Text →
The Times does recognise the value of talking therapy as well as medication. Helping people understand their problems and deal with them psychosocially has actually always been the mainstay of psychiatric treatment. And, of course, a multitude of different psychological therapies have developed after psychoanalysis - The Times mentions principally cognitive behavioural therapy and interpersonal therapy.

The Times quotes the statement made by David Baldwin (and Wendy Burn, President of the Royal College of Psychiatrists), which led to the complaint which I signed about antidepressant discontinuation problems being minimised (see eg. previous post). But it doesn't say that the complaint was signed by 30 people, not just psychiatrists and psychologists, but also people who have experienced antidepressant discontinuation problems. Instead it misleadingly says that 10 psychiatrists and a psychologist from the PHE panel complained. I'm one of the 10 psychiatrists that the leading article is referring to, but I'm not on the PHE panel!

I also signed a subsequent letter, as I was concerned that Baldwin's conflicts of interests could compromise his work on the PHE review group. The letter suggested he should be replaced with someone who had no such conflicts of interest (see Mad in the UK post). I'm not sure whether PHE had any concern about his declaration of interests. Certainly the Royal College of Psychiatrists had no such concerns (see press release). However, there are problems with institutional corruption within the Royal College of Psychiatrists (see previous post). Our complaint was not a personal attack on Baldwin but to ensure that the issues within the PHE group are discussed in as unbiased a way as possible. I'm sorry if David Baldwin felt distressed by the concern expressed about his role on the issue of antidepressant discontinuation but he is in a responsible position in the College.

What happened was that @Truthman30 became aware of Baldwin after the joint statement with Wendy Burns. He has produced a blog since 2007 on what he calls the Seroxat Scandal. This issue is much wider than just antidepressant discontinuation problems. This includes the role of paroxetine (original trade name Seroxat) in producing suicide and violence. Personally I'm more sceptical about these claims (see eg. my review of Peter Breggin's book) but @Truthman30 regards Seroxat as perhaps one of the most dangerous drugs ever made. He knows this from his personal experience and 10 years of research for his blog.

Data under study →
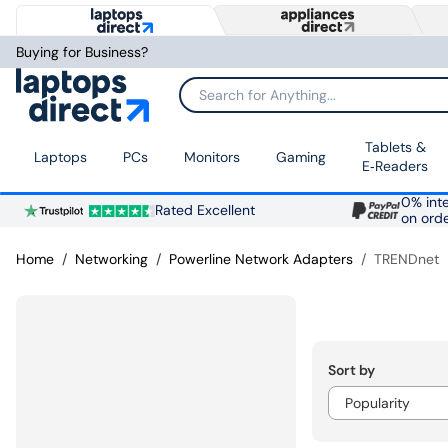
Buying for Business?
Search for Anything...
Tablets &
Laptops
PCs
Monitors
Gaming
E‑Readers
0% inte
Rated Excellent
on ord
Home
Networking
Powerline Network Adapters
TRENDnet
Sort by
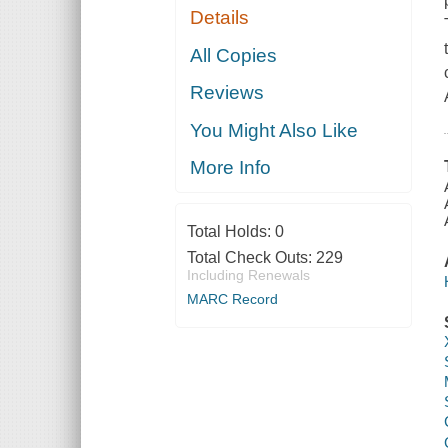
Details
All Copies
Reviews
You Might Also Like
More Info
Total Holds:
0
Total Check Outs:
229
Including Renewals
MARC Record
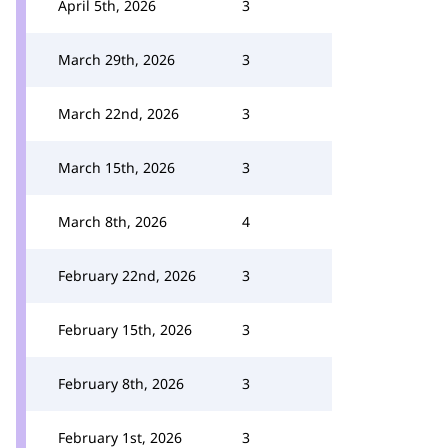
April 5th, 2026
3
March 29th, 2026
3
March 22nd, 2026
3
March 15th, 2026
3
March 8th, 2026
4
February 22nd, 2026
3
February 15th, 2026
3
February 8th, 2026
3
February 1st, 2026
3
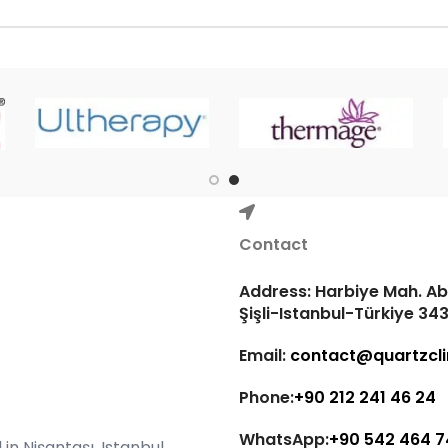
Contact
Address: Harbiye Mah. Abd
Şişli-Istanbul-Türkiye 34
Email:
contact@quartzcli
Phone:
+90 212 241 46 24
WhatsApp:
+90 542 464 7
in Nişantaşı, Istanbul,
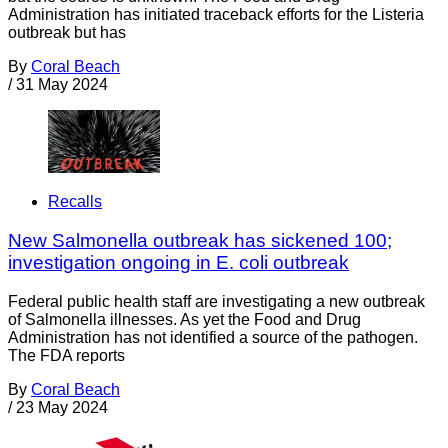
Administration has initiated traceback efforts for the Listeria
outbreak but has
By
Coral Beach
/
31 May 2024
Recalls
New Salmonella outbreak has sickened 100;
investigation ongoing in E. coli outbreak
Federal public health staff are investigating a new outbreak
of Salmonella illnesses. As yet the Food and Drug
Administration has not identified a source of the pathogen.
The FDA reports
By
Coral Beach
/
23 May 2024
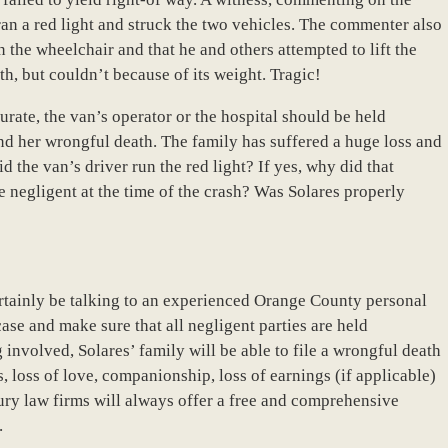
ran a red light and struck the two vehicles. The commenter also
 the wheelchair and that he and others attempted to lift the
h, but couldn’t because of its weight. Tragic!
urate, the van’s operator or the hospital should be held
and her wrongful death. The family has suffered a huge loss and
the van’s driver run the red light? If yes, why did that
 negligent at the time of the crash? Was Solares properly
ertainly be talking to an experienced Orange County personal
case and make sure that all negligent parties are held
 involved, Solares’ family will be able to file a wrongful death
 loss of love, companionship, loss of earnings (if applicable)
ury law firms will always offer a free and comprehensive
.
--
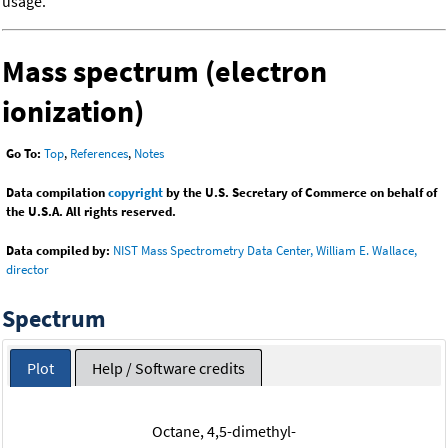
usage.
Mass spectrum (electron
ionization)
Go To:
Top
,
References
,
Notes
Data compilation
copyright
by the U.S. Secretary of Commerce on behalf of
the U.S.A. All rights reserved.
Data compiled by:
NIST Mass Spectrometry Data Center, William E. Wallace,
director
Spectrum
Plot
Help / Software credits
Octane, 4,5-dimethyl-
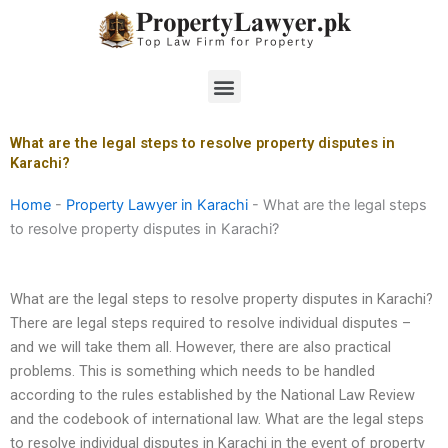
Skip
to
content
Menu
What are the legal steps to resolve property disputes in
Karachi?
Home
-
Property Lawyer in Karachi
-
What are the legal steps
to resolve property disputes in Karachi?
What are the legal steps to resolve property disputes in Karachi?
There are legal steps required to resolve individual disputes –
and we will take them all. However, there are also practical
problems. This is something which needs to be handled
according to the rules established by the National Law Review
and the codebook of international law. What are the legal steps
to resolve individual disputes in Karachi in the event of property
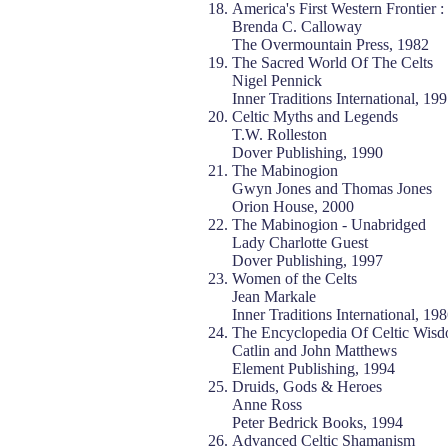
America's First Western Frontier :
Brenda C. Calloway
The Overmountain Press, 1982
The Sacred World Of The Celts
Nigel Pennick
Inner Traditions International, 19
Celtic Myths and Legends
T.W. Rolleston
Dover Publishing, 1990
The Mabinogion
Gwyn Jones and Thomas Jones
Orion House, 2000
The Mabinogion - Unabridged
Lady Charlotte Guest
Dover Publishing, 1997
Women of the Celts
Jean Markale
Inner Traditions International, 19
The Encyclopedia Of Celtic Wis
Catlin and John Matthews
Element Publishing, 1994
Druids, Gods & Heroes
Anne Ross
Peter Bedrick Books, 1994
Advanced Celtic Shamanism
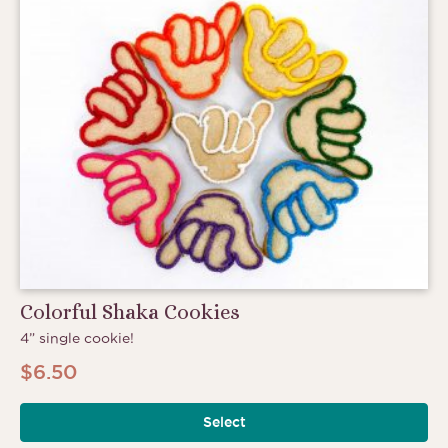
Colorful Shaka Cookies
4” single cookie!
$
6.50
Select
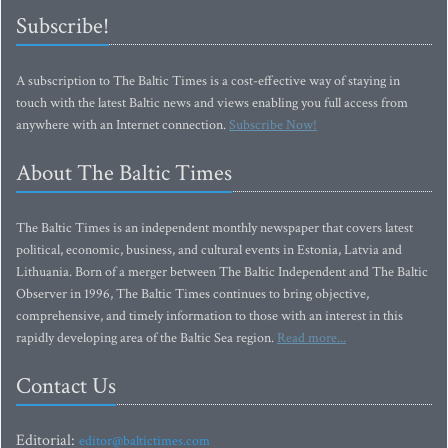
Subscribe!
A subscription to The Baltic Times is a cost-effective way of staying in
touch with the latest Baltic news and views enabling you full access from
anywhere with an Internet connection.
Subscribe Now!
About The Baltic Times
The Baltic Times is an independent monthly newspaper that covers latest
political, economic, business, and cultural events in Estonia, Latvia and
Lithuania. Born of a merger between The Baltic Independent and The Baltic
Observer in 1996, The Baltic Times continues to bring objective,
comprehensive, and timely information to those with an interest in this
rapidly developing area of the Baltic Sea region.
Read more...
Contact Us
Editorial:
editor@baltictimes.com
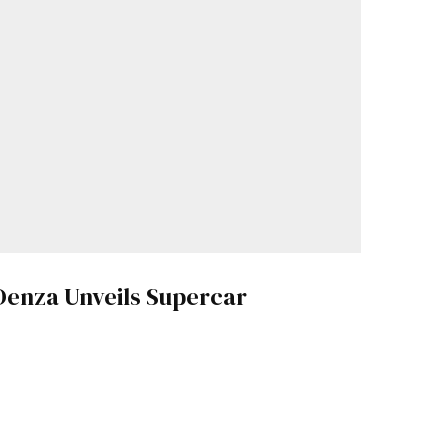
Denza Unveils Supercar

Work required → Reproduce the passage about The Times and antidepressant withdrawal word for word, from "I also signed" to "in the College.". The lines play no part in this.

Answer to the exercise →
I also signed a subsequent letter, as I was concerned that Baldwin's conflicts of interests could compromise his work on the PHE review group. The letter suggested he should be replaced with someone who had no such conflicts of interest (see Mad in the UK post). I'm not sure whether PHE had any concern about his declaration of interests. Certainly the Royal College of Psychiatrists had no such concerns (see press release). However, there are problems with institutional corruption within the Royal College of Psychiatrists (see previous post). Our complaint was not a personal attack on Baldwin but to ensure that the issues within the PHE group are discussed in as unbiased a way as possible. I'm sorry if David Baldwin felt distressed by the concern expressed about his role on the issue of antidepressant discontinuation but he is in a responsible position in the College.